Request
In the entries that follow, find the word "constraints" and report each line it is on.

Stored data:
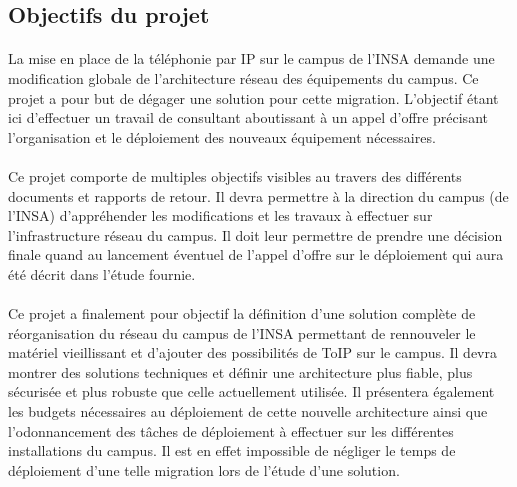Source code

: \subsection{Objectifs du projet}
\paragraph{} La mise en place de la téléphonie par IP sur le campus de l'INSA demande une modification globale de l'architecture réseau des équipements du campus. Ce projet a pour but de dégager une solution pour cette migration. L'objectif étant ici d'effectuer un travail de consultant aboutissant à un appel d'offre précisant l'organisation et le déploiement des nouveaux équipement nécessaires.

\paragraph{} Ce projet comporte de multiples objectifs visibles au travers des différents documents et rapports de retour. Il devra permettre à la direction du campus (de l'INSA) d'appréhender les modifications et les travaux à effectuer sur l'infrastructure réseau du campus. Il doit leur permettre de prendre une décision finale quand au lancement éventuel de l'appel d'offre sur le déploiement qui aura été décrit dans l'étude fournie.

\paragraph{} Ce projet a finalement pour objectif la définition d'une solution complète de réorganisation du réseau du campus de l'INSA permettant de rennouveler le matériel vieillissant et d'ajouter des possibilités de ToIP sur le campus. Il devra montrer des solutions techniques et définir une architecture plus fiable, plus sécurisée et plus robuste que celle actuellement utilisée. Il présentera également les budgets nécessaires au déploiement de cette nouvelle architecture ainsi que l'odonnancement des tâches de déploiement à effectuer sur les différentes installations du campus. Il est en effet impossible de négliger le temps de déploiement d'une telle migration lors de l'étude d'une solution.

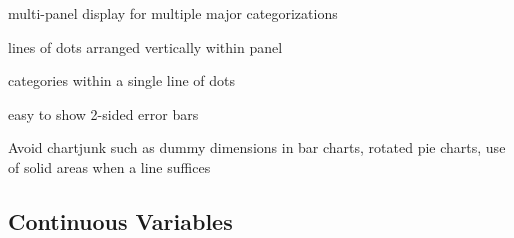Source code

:

  \bi
  \item multi-panel display for multiple major categorizations
  \item lines of dots arranged vertically within panel
  \item categories within a single line of dots
  \ei
 \item easy to show 2-sided error bars
 \ei
\item Avoid chartjunk such as dummy dimensions in bar charts, rotated
  pie charts, use of solid areas when a line suffices
\ei

\subsection{Continuous Variables}
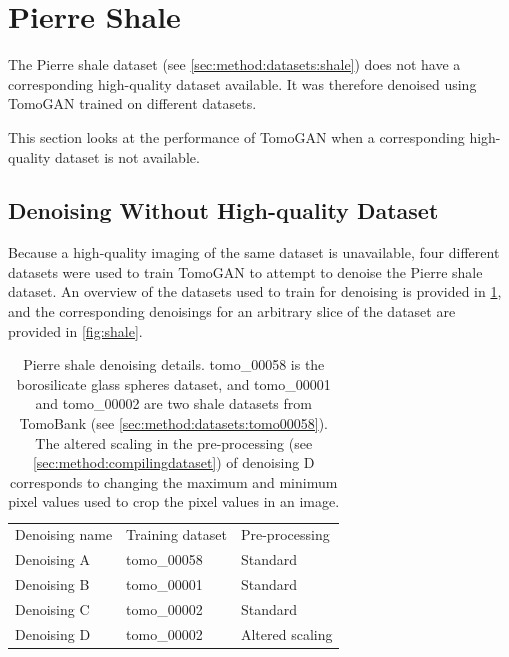 \section{Pierre Shale}
The Pierre shale dataset (see \cref{sec:method:datasets:shale}) does not have a corresponding high-quality dataset available. It was therefore denoised using TomoGAN trained on different datasets. 

This section looks at the performance of TomoGAN when a corresponding high-quality dataset is not available. 

\subsection{Denoising Without High-quality Dataset}
Because a high-quality imaging of the same dataset is unavailable, four different datasets were used to train TomoGAN to attempt to denoise the Pierre shale dataset. An overview of the datasets used to train for denoising is provided in \cref{tab:pierreshaledenoisingdetails}, and the corresponding denoisings for an arbitrary slice of the dataset are provided in \cref{fig:shale}. 

\begin{table}[htbp]
  \centering
  \caption[Pierre shale denoising details]{Pierre shale denoising details. tomo\_00058 is the borosilicate glass spheres dataset, and tomo\_00001 and tomo\_00002 are two shale datasets from TomoBank (see \cref{sec:method:datasets:tomo00058}). The altered scaling in the pre-processing (see \cref{sec:method:compilingdataset}) of denoising D corresponds to changing the maximum and minimum pixel values used to crop the pixel values in an image. }
  \label{tab:pierreshaledenoisingdetails}
  \begin{tabular}{lll}
  \hline
  Denoising name & Training dataset & Pre-processing\\
  \hhline{===}
  Denoising A & tomo\_00058 & Standard \\
  Denoising B & tomo\_00001 & Standard \\
  Denoising C & tomo\_00002 & Standard \\
  Denoising D & tomo\_00002 & Altered scaling \\
  \hline
  \end{tabular}
\end{table}

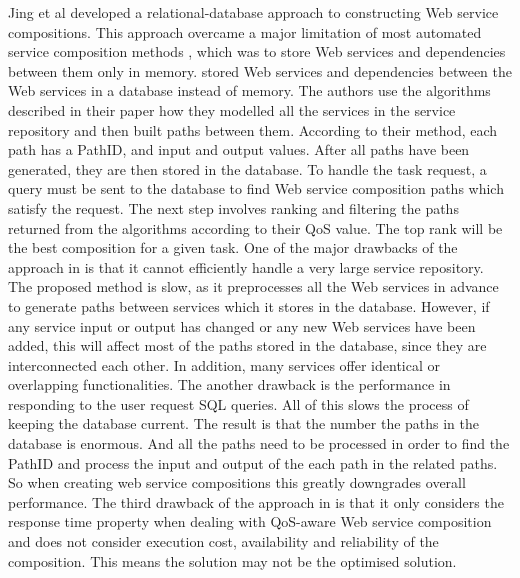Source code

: Jing et al \cite{26} developed a relational-database approach to constructing Web service compositions. This approach overcame a major limitation of most automated service composition methods \cite{2,5}, which was to store Web services and dependencies between them only in memory. \cite{26} stored Web services and dependencies between the Web services in a database instead of memory. The authors use the algorithms described in their paper how they modelled all the services in the service repository and then built paths between them. According to their method, each path has a PathID, and input and output values. After all paths have been generated, they are then stored in the database. To handle the task request, a query must be sent to the database to find Web service composition paths which satisfy the request. The next step involves ranking and filtering the paths returned from the algorithms according to their QoS value. The top rank will be the best composition for a given task. One of the major drawbacks of the approach in \cite{26} is that it cannot efficiently handle a very large service repository. The proposed method is slow, as it preprocesses all the Web services in advance to generate paths between services which it stores in the database. However, if any service input or output has changed or any new Web services have been added, this will affect most of the paths stored in the database, since they are interconnected each other. In addition, many services offer identical or overlapping functionalities.  The another drawback is the performance in responding to the user request SQL queries. All of this slows the process of keeping the database current. The result is that the number the paths in the database is enormous. And all the paths need to be processed in order to find the PathID and process the input and output of the each path in the related paths. So when creating web service compositions this greatly downgrades overall performance. The third drawback of the approach in \cite{26} is that it only considers the response time property when dealing with QoS-aware Web service composition and does not consider execution cost, availability and reliability of the composition. This means the solution may not be the optimised solution.\par


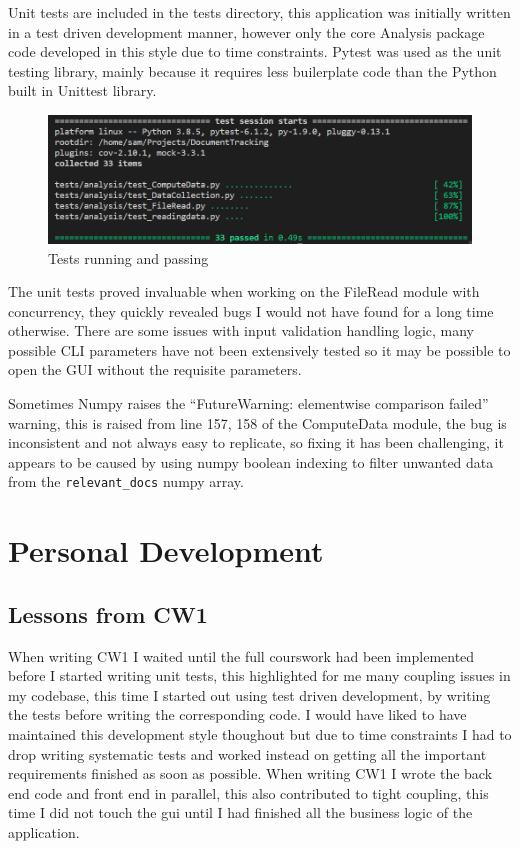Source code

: \documentclass[11pt]{article}
\newcommand{\code}[1]{\colorbox{light-gray}{\texttt{#1}}}
\begin{document}
Unit tests are included in the tests directory, this application was initially written in a test driven development manner, however only the core Analysis package code developed in this style due to time constraints. Pytest was used as the unit testing library, mainly because it requires less builerplate code than the Python built in Unittest library.

\begin{figure}[h]
    \includegraphics{pytest.png}
    \caption{Tests running and passing}
    \label{fig:pytest}
\end{figure}

The unit tests proved invaluable when working on the FileRead module with concurrency, they quickly revealed bugs I would not have found for a long time otherwise.
There are some issues with input validation handling logic, many possible CLI parameters have not been extensively tested so it may be possible to open the GUI without the requisite parameters. 

Sometimes Numpy raises the ``FutureWarning: elementwise comparison failed'' warning, this is raised from line 157, 158 of the ComputeData module, the bug is inconsistent and not always easy to replicate, so fixing it has been challenging, it appears to be caused by using numpy boolean indexing to filter unwanted data from the \code{relevant\_docs} numpy array.

\section{Personal Development}
\subsection{Lessons from CW1}
When writing CW1 I waited until the full courswork had been implemented before I started writing unit tests, this highlighted for me many coupling issues in my codebase, this time I started out using test driven development, by writing the tests before writing the corresponding code.
I would have liked to have maintained this development style thoughout but due to time constraints I had to drop writing systematic tests and worked instead on getting all the important requirements finished as soon as possible.
When writing CW1 I wrote the back end code and front end in parallel, this also contributed to tight coupling, this time I did not touch the gui until I had finished all the business logic of the application.
\end{document}
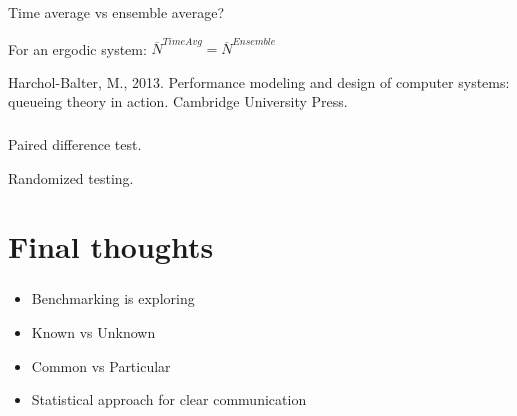 \documentclass[usenames,dvipsnames, 18pt, compress, aspectratio=169]{beamer}
\begin{document}
\begin{frame}
    \frametitle{}
    \begin{center}
        Time average vs ensemble average?

        For an ergodic system: $\overline{N}^{Time Avg} = \overline{N}^{Ensemble}$

    \linespread{0.5}
    \vspace{0.5cm}
    \color{black}\fontsize{6pt}{0}\selectfont
        Harchol-Balter, M., 2013. Performance modeling and design of computer
        systems: queueing theory in action. Cambridge University Press.
    \linespread{1.5}

    \end{center}
\end{frame}

\begin{frame}
    \frametitle{}
    \begin{center}
        Paired difference test.

        Randomized testing.
    \end{center}
\end{frame}

\section{Final thoughts}

\begin{frame}
    \frametitle{}
    \begin{center}
        \begin{itemize}
            \item Benchmarking is exploring
            \item Known vs Unknown
            \item Common vs Particular
            \item Statistical approach for clear communication
        \end{itemize}
    \end{center}
\end{frame}
\end{document}

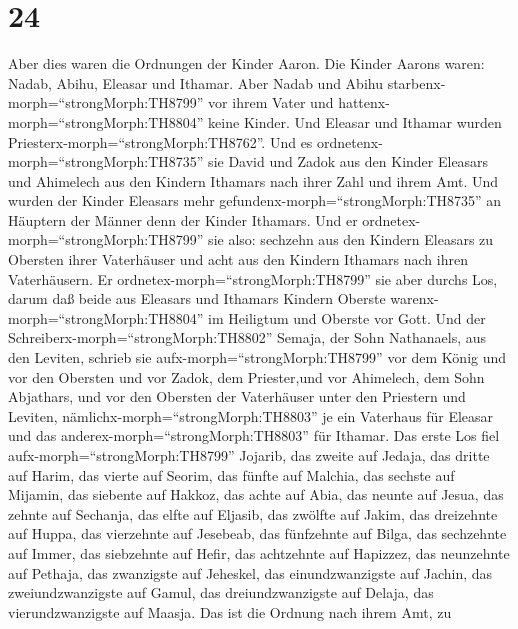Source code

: \hypertarget{section-23}{%
\section{24}\label{section-23}}

 Aber dies waren die Ordnungen der Kinder Aaron. Die Kinder
Aarons waren: Nadab, Abihu, Eleasar und Ithamar.  Aber Nadab
und Abihu starbenx-morph=``strongMorph:TH8799'' vor ihrem Vater und
hattenx-morph=``strongMorph:TH8804'' keine Kinder. Und Eleasar und
Ithamar wurden Priesterx-morph=``strongMorph:TH8762''.  Und
es ordnetenx-morph=``strongMorph:TH8735'' sie David und Zadok aus den
Kinder Eleasars und Ahimelech aus den Kindern Ithamars nach ihrer Zahl
und ihrem Amt.  Und wurden der Kinder Eleasars mehr
gefundenx-morph=``strongMorph:TH8735'' an Häuptern der Männer denn der
Kinder Ithamars. Und er ordnetex-morph=``strongMorph:TH8799'' sie also:
sechzehn aus den Kindern Eleasars zu Obersten ihrer Vaterhäuser und acht
aus den Kindern Ithamars nach ihren Vaterhäusern.  Er
ordnetex-morph=``strongMorph:TH8799'' sie aber durchs Los, darum daß
beide aus Eleasars und Ithamars Kindern Oberste
warenx-morph=``strongMorph:TH8804'' im Heiligtum und Oberste vor Gott.
 Und der Schreiberx-morph=``strongMorph:TH8802'' Semaja, der
Sohn Nathanaels, aus den Leviten, schrieb sie
aufx-morph=``strongMorph:TH8799'' vor dem König und vor den Obersten und
vor Zadok, dem Priester,und vor Ahimelech, dem Sohn Abjathars, und vor
den Obersten der Vaterhäuser unter den Priestern und Leviten,
nämlichx-morph=``strongMorph:TH8803'' je ein Vaterhaus für Eleasar und
das anderex-morph=``strongMorph:TH8803'' für Ithamar.  Das
erste Los fiel aufx-morph=``strongMorph:TH8799'' Jojarib, das zweite auf
Jedaja,  das dritte auf Harim, das vierte auf Seorim,
 das fünfte auf Malchia, das sechste auf Mijamin,
 das siebente auf Hakkoz, das achte auf Abia, 
das neunte auf Jesua, das zehnte auf Sechanja,  das elfte
auf Eljasib, das zwölfte auf Jakim,  das dreizehnte auf
Huppa, das vierzehnte auf Jesebeab,  das fünfzehnte auf
Bilga, das sechzehnte auf Immer,  das siebzehnte auf Hefir,
das achtzehnte auf Hapizzez,  das neunzehnte auf Pethaja,
das zwanzigste auf Jeheskel,  das einundzwanzigste auf
Jachin, das zweiundzwanzigste auf Gamul,  das
dreiundzwanzigste auf Delaja, das vierundzwanzigste auf Maasja.
 Das ist die Ordnung nach ihrem Amt, zu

Solution for this problem
Unit tests are included in the tests directory, this application was initially written in a test driven development manner, however only the core Analysis package code developed in this style due to time constraints. Pytest was used as the unit testing library, mainly because it requires less builerplate code than the Python built in Unittest library.
I would have liked to have maintained this development style thoughout but due to time constraints I had to drop writing systematic tests and worked instead on getting all the important requirements finished as soon as possible.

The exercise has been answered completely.